I've been debugging NFS performance regression with recent kernels. It
seems to be at least partially related to the following behavior of NFS
(which is there for a long time AFAICT). Suppose the following workload:

fio --direct=0 --ioengine=sync --thread --directory=/test --invalidate=1 \
  --group_reporting=1 --runtime=100 --fallocate=posix --ramp_time=10 \
  --name=RandomWrites-async --new_group --rw=randwrite --size=32000m \
  --numjobs=4 --bs=4k --fsync_on_close=1 --end_fsync=1 \
  --filename_format='FioWorkloads.$jobnum'

So we do 4k buffered random writes from 4 threads into 4 different files.
Now the interesting behavior comes on the final fsync(2). What I observe is
that the NFS server getting a stream of 4-8k writes which have 'stable'
flag set.
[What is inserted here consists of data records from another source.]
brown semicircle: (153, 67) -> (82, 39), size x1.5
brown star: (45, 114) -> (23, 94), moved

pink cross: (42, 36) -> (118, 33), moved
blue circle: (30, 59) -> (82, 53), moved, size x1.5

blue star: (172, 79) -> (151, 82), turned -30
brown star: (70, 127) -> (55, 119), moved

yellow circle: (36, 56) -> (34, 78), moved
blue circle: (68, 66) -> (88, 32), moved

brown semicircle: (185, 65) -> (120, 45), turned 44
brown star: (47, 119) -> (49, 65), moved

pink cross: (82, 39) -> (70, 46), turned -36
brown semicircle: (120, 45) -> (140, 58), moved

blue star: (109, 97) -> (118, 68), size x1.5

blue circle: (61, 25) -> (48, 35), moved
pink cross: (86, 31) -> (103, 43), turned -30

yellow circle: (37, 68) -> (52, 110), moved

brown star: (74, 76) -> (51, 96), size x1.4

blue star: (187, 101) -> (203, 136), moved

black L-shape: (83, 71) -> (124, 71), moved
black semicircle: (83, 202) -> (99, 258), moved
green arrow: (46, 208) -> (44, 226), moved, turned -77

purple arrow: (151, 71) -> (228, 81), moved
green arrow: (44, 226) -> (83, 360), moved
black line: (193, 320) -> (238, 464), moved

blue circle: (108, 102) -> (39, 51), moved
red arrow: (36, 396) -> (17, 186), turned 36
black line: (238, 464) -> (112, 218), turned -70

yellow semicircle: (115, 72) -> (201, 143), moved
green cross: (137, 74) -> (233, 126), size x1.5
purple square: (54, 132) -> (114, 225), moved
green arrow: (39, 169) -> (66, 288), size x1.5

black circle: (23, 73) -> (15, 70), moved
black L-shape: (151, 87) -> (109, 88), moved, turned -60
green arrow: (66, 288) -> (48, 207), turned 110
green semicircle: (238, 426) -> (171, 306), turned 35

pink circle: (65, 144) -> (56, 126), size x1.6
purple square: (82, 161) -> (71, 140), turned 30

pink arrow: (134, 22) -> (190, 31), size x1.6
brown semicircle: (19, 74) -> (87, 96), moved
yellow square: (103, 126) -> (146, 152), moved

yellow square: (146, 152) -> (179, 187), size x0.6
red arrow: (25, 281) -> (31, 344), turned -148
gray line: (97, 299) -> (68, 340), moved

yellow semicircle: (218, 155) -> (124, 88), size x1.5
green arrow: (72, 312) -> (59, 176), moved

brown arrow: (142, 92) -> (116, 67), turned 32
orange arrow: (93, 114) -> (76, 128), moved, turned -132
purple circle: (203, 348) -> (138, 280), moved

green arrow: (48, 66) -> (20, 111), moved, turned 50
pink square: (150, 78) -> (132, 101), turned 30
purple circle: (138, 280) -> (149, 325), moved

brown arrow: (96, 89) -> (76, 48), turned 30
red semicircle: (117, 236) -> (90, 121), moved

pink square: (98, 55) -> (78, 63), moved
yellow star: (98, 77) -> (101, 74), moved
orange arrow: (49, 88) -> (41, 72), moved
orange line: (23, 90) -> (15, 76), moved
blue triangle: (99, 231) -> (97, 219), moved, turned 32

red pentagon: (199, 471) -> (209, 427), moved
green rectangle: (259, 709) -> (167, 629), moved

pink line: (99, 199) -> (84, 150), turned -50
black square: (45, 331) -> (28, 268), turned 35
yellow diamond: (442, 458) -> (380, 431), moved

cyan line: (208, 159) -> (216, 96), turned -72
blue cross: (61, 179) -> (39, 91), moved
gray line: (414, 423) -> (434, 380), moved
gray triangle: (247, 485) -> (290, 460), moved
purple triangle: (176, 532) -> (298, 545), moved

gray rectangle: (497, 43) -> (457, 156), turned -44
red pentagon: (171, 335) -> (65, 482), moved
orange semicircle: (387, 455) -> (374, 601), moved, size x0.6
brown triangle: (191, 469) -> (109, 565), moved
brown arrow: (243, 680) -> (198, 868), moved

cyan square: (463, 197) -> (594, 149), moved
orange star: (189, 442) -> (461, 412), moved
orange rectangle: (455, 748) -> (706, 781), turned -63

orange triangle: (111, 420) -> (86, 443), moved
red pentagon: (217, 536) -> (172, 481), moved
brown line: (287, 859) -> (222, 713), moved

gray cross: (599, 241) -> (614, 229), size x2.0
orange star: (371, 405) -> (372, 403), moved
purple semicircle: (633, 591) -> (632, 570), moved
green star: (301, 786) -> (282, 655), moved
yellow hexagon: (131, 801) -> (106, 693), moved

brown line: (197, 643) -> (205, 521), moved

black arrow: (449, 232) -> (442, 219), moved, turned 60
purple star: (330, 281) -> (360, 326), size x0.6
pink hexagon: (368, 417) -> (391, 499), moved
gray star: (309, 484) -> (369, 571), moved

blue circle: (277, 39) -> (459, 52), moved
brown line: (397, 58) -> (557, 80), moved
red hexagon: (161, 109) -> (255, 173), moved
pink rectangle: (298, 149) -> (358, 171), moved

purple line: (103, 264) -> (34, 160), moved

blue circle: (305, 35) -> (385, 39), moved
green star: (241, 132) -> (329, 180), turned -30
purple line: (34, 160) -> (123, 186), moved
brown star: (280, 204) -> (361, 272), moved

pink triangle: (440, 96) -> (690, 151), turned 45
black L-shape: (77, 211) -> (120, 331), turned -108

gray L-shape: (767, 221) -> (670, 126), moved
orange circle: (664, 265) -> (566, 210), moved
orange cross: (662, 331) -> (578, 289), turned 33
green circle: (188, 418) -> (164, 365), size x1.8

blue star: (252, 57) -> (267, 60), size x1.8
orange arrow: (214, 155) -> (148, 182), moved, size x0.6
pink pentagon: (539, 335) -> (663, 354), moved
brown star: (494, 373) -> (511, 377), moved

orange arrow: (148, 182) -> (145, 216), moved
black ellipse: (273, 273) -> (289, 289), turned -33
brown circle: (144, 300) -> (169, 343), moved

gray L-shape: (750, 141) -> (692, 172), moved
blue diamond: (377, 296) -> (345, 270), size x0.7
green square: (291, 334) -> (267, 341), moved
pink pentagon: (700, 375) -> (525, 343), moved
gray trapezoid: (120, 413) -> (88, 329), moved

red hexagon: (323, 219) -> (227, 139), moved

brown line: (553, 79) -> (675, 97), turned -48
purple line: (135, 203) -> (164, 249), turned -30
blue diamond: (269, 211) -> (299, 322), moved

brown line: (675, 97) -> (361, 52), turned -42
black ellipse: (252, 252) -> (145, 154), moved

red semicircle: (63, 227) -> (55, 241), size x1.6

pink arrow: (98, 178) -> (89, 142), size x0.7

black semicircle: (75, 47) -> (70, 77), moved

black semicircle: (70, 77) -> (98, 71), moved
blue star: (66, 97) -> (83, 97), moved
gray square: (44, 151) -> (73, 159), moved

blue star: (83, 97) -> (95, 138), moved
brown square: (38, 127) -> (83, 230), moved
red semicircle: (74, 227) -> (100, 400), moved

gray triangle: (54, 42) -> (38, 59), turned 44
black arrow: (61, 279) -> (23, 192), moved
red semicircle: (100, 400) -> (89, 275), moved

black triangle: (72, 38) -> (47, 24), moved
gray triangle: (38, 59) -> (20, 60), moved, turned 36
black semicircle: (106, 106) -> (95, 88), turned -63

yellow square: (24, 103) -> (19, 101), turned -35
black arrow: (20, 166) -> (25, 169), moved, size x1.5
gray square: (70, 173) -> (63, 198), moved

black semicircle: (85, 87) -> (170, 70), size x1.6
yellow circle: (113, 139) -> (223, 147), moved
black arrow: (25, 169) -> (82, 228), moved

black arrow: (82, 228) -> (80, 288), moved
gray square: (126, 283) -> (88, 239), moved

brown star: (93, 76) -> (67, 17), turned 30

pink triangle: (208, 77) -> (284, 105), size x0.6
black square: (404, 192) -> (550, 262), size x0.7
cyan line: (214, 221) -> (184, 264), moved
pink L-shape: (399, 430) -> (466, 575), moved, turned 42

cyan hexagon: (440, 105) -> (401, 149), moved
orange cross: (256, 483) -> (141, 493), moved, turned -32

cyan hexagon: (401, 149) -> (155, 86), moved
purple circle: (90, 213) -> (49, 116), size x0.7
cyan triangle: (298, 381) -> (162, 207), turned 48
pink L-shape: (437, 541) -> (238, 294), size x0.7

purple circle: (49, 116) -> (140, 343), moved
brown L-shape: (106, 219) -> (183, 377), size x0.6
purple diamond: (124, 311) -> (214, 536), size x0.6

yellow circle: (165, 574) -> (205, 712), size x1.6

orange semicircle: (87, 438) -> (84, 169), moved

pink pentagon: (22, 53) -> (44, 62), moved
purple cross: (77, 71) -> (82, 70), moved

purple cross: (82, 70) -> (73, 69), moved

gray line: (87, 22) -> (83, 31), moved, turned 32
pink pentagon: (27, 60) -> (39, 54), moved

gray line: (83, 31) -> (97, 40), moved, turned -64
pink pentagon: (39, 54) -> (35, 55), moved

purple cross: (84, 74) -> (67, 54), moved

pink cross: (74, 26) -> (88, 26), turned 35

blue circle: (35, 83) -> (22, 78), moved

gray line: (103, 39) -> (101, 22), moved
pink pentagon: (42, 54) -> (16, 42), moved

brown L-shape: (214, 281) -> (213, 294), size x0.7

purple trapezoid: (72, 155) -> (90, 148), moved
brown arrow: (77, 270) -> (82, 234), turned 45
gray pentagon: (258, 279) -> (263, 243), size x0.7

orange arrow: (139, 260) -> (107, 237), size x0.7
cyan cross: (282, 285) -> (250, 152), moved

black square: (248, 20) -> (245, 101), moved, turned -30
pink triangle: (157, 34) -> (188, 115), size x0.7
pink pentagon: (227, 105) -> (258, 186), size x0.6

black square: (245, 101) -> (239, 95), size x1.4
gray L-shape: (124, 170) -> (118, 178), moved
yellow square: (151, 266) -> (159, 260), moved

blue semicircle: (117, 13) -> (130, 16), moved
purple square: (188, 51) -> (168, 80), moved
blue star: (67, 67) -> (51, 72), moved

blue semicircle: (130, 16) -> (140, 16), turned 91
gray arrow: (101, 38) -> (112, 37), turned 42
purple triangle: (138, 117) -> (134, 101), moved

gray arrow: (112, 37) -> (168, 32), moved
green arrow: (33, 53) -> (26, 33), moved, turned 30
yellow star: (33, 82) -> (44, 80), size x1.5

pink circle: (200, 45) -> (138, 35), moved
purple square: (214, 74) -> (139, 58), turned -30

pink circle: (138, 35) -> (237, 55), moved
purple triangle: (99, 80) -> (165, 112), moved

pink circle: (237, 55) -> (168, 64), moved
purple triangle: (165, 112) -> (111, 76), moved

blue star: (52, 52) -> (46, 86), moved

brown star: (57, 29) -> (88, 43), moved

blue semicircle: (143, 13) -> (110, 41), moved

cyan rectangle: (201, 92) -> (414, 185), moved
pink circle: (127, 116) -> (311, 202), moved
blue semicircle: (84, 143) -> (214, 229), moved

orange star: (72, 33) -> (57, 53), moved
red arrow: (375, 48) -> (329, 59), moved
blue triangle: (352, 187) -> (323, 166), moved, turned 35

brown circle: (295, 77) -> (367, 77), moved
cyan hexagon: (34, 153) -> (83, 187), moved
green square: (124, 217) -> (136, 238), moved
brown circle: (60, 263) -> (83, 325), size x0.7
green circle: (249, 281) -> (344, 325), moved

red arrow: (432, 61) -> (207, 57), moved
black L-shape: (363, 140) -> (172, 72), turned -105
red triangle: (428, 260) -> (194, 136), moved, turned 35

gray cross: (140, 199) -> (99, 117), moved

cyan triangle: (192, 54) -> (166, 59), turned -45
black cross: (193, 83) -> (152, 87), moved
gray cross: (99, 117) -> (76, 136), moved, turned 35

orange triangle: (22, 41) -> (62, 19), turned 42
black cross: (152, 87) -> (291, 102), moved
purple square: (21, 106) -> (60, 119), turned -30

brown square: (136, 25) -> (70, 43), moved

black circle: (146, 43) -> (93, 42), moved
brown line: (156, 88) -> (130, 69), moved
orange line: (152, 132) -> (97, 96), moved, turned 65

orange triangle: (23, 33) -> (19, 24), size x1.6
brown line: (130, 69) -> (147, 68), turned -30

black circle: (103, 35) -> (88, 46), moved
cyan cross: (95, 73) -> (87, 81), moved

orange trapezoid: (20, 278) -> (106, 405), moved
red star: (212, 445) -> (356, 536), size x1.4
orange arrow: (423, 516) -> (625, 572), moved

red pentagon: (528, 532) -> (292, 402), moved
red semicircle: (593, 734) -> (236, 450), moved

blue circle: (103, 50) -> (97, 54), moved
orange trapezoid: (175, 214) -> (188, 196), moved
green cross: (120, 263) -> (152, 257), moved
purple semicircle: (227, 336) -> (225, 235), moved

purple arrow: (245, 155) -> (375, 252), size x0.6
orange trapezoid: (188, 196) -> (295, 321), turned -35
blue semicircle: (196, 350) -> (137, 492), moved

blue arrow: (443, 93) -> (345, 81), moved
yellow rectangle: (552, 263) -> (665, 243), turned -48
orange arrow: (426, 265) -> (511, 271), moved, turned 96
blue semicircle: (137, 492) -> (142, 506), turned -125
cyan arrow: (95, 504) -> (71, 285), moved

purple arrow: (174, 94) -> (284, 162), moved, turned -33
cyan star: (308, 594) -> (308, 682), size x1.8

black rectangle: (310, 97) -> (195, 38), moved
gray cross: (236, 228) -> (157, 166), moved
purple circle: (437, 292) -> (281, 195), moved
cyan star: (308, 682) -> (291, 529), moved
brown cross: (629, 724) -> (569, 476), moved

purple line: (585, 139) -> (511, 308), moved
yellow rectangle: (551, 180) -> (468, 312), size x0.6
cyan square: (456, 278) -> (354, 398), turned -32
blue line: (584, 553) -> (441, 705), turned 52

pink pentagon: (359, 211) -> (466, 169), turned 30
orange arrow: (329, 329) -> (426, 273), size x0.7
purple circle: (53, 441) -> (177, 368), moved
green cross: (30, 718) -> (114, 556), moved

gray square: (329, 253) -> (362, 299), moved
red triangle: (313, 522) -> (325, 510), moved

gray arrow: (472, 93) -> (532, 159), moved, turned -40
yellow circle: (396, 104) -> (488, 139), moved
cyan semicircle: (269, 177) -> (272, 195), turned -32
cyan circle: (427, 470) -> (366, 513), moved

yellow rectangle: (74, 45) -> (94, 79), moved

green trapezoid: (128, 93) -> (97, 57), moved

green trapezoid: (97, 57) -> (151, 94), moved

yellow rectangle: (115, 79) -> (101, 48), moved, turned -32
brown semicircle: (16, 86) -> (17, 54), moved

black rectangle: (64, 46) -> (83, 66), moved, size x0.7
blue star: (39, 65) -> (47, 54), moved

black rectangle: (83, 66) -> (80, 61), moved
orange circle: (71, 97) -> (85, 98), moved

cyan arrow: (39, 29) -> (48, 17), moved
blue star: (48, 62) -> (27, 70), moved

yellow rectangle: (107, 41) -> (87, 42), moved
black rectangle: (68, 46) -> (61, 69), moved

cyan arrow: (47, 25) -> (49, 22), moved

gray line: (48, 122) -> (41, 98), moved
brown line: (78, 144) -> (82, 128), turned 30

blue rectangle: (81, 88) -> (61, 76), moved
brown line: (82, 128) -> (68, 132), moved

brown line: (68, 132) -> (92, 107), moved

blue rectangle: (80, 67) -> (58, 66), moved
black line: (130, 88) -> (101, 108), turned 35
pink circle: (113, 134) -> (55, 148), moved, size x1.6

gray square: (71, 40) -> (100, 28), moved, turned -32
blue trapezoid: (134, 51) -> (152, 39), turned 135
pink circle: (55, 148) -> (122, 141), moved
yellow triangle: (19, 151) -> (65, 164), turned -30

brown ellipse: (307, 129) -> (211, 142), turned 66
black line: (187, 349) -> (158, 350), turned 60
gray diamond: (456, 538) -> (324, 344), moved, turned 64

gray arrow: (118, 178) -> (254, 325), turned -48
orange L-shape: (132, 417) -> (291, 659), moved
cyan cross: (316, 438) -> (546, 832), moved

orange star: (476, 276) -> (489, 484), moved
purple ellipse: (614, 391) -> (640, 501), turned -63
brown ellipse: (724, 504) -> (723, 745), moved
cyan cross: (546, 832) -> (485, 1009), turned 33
What the server does for each such write is that performs the
write and calls fsync(2). Since by the time fio calls fsync(2) on the NFS
client there is like 6-8 GB worth of dirty pages to write and the server
effectively ends up writing each individual 4k page as O_SYNC write, the
throughput is not great...

The reason why the client sets 'stable' flag for each page write seems to
be because nfs_writepages() issues writes with FLUSH_COND_STABLE for
WB_SYNC_ALL writeback and nfs_pgio_rpcsetup() has this logic:

        switch (how & (FLUSH_STABLE | FLUSH_COND_STABLE)) {
        case 0:
                break;
        case FLUSH_COND_STABLE:
                if (nfs_reqs_to_commit(cinfo))
                        break;
                fallthrough;
        default:
                hdr->args.stable = NFS_FILE_SYNC;
        }

but since this is final fsync(2), there are no more requests to commit so
we set NFS_FILE_SYNC flag.

Now I'd think the client is stupid in submitting so many NFS_FILE_SYNC
writes instead of submitting all as async and then issuing commit (i.e.,
the switch above in nfs_pgio_rpcsetup() could gain something like:

		if (count > <small_magic_number>)
			break;

But I'm not 100% sure this is a correct thing to do since I'm not 100% sure
about the FLUSH_COND_STABLE requirements. On the other hand it could be
also argued that the NFS server could be more clever and batch the
fsync(2)s for many sync writes to the same file. But there the heuristic is
less clear.

So what do people think?

								Honza

-- 
Jan Kara <jack@xxxxxxxx>
SUSE Labs, CR